Among them was Templeton Rye, an Iowa-based craft whiskey that had three main things going for it: quality, history and scarcity. If its Prohibition-era recipe and tasting notes of vanilla, cinnamon candy and pepper don't do it for you, consider this: Templeton Rye allegedly was the preferred poison of Al Capone, and for a time was about as hard to apprehend thanks to its modest distribution.
After that encounter I sent home several bottles of Templeton Rye. I also bought and shipped Rendezvous Rye, a blend of straight rye whiskeys from the High West Distillery in Park City, Utah; Willett Rye, a 4-year-old barrel-proof offering from a storied distillery in Bardstown, Kentucky; and WhistlePig Rye, a 100-percent straight rye from Vermont that spends a decade in the barrel. To an Ohio bourbon enthusiast on a rye kick, this was like being a kid in an adult candy store.
But now I mostly look back and laugh. You see, none of the spirits I bought that day were distilled by the brands that market them. I had never heard of them for good reason. After all, how can a 6-year-old company like WhistlePig sell a 10-year-old rye? Likewise, how can a "distillery" like Willett sell a 4-year-old rye when it was nonoperational for 20-some years until 2012? They can't: Instead, they buy their booze from somewhere else.
In the case of Templeton, Willett and High West, that "somewhere else" is Lawrenceburg, Indiana, at the site of the old Seagram distillery. There, a company called MGP Ingredients (MGPI) makes the rye distillate for those three brands plus countless others, among them Bulleit, George Dickel, Redemption, Angel's Envy and Smooth Ambler. To be clear, MGPI is not making separate recipes, but rather a single mash bill of 95-percent unmalted rye and 5-percent malted barley. Those brands are all selling you different expressions of the same thing.
So why all the private labels? For starters, consumers don't seem to mind. The MGPI distillate happens to be very good—and very available—otherwise brands wouldn't be clamoring for it. Pappy Van Winkle, the most sought after bourbon in the United States, ceased production at the Louisville-based Stitzel-Weller Distillery in 1991 and has since become a private label.
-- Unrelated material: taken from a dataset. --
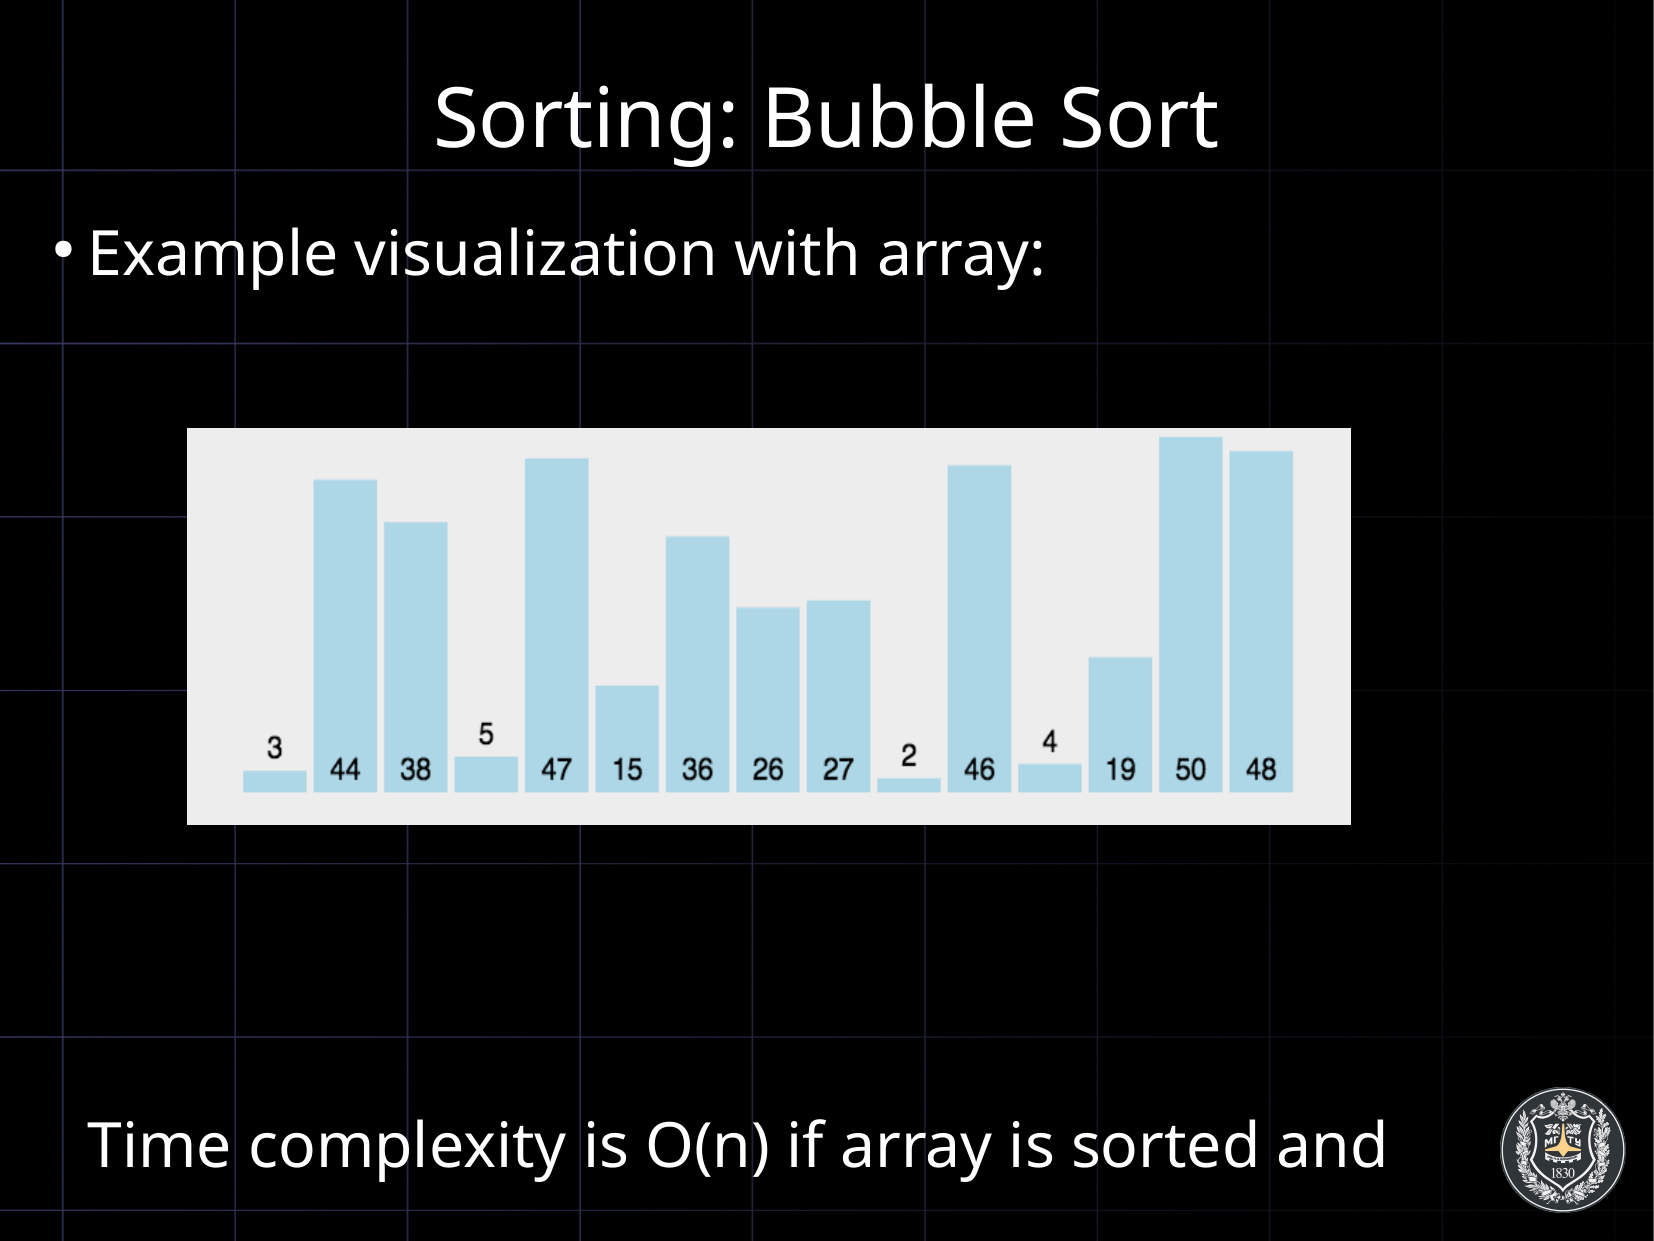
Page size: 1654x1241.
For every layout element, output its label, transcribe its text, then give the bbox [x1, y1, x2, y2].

text_box Example visualization with array: Time complexity is O(n) if array is sorted and O(n2) if unsorted. [37, 158, 1613, 1156]
title Sorting: Bubble Sort [82, 37, 1571, 158]
picture [0, 0, 1654, 1241]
Second, starting a distillery is expensive. Distillers pay taxes on their whiskey as it ages and again when it's bottled. Also, aging whiskey takes years. What's an upstart distillery supposed to do to remain economically viable in the meantime? If you're like Middle West Spirits in Columbus, the guys behind the OYO brand, you start by rolling out unaged spirits like vodka and gin while your whiskeys sit on wood. Or, if you're like High West, Templeton, Willett and WhistlePig, you buy bulk whiskey and sell value-added products while starting or restarting your own distilling operation.
But mainly, it's because there are no laws precluding the practice. "In Scotland, the 'single malt' designation means, among other things, that a scotch was made at a single distillery," explains Tom Herbruck of Tom's Foolery Distillery in Chagrin Falls. "There is nothing analogous to that in the States." Instead, it's up to a consumer to know that a $37 bottle of Templeton Rye and a $27 bottle of Bulleit Rye are pretty much the same thing.
"People increasingly care about where their food comes from, and the same is starting to happen with spirits," adds Herbruck. "Consumers want transparency, and these private labels hope that they can transition their booze to their own operation before consumers smarten up."